A Data-Based Modeling Approach for the Prediction of Front Impact (NCAP) Safety Performance of a Passenger Vehicle

Designing a vehicle for superior crash safety performance in consumer rating tests such as US-NCAP is a compelling target in the design of passenger vehicles. In today’s context, there is also a high emphasis on making a vehicle as lightweight as possible which calls for an efficient design. In modern vehicle design, these objectives can only be achieved through Computer-Aided Engineering (CAE) for which a detailed CAD (Computer-Aided Design) model of a vehicle is a pre-requisite. In the absence of the latter (i.e. a matured CAD model) at the initial and perhaps the most crucial phase of vehicle body design, a rational approach to design would be to resort to a knowledge-based methodology which can enable crash safety assessment of an assumed design using artificial intelligence techniques such as neural networks.
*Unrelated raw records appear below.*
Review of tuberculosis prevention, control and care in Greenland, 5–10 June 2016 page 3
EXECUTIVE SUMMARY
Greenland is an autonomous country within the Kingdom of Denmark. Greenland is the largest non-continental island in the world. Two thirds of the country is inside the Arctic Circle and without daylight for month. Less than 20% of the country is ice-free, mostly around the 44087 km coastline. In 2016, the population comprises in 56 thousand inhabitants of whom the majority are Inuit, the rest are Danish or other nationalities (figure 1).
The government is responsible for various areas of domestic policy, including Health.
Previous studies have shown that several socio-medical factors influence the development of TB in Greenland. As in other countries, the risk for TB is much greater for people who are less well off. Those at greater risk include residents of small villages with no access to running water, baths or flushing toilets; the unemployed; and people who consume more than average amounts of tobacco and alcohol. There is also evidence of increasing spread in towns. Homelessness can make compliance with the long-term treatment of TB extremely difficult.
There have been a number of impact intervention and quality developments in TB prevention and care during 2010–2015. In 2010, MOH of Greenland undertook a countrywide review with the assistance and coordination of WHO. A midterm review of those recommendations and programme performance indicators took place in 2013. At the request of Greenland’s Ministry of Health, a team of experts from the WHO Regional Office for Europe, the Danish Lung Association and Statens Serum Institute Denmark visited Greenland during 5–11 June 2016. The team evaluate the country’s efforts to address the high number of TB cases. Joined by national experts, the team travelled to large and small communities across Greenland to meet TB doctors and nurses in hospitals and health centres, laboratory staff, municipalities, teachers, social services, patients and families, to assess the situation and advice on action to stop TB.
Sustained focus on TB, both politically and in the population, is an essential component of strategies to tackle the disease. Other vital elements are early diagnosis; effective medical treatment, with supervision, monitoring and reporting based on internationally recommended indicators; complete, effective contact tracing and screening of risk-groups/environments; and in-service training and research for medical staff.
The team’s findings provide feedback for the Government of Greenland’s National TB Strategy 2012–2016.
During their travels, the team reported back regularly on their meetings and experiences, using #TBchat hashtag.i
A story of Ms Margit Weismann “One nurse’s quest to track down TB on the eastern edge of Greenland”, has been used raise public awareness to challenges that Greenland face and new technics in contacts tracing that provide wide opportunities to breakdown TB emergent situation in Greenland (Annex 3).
In the current study, the implied objective is achieved by building a training database with the aid of US-NCAP simulations of validated real-world full vehicle finite element models developed by the National Crash Analysis Center (NCAC), The George Washington University, Ashburn, Virginia, USA. By using a Bayesian Regularization Backpropagation neural network, a key crash safety parameter, namely peak deceleration in NCAP crash pulse for a vehicle, is predicted, given the values of several packaging and structural parameters pertaining to its front structure. Additionally, the “pulse waveform efficiency” factor is predicted for assessing the efficiency of the design i.e. the degree of impact energy absorption with respect to the available crush space. The latter parameter can be helpful in reducing the weight of a vehicle for a target safety performance.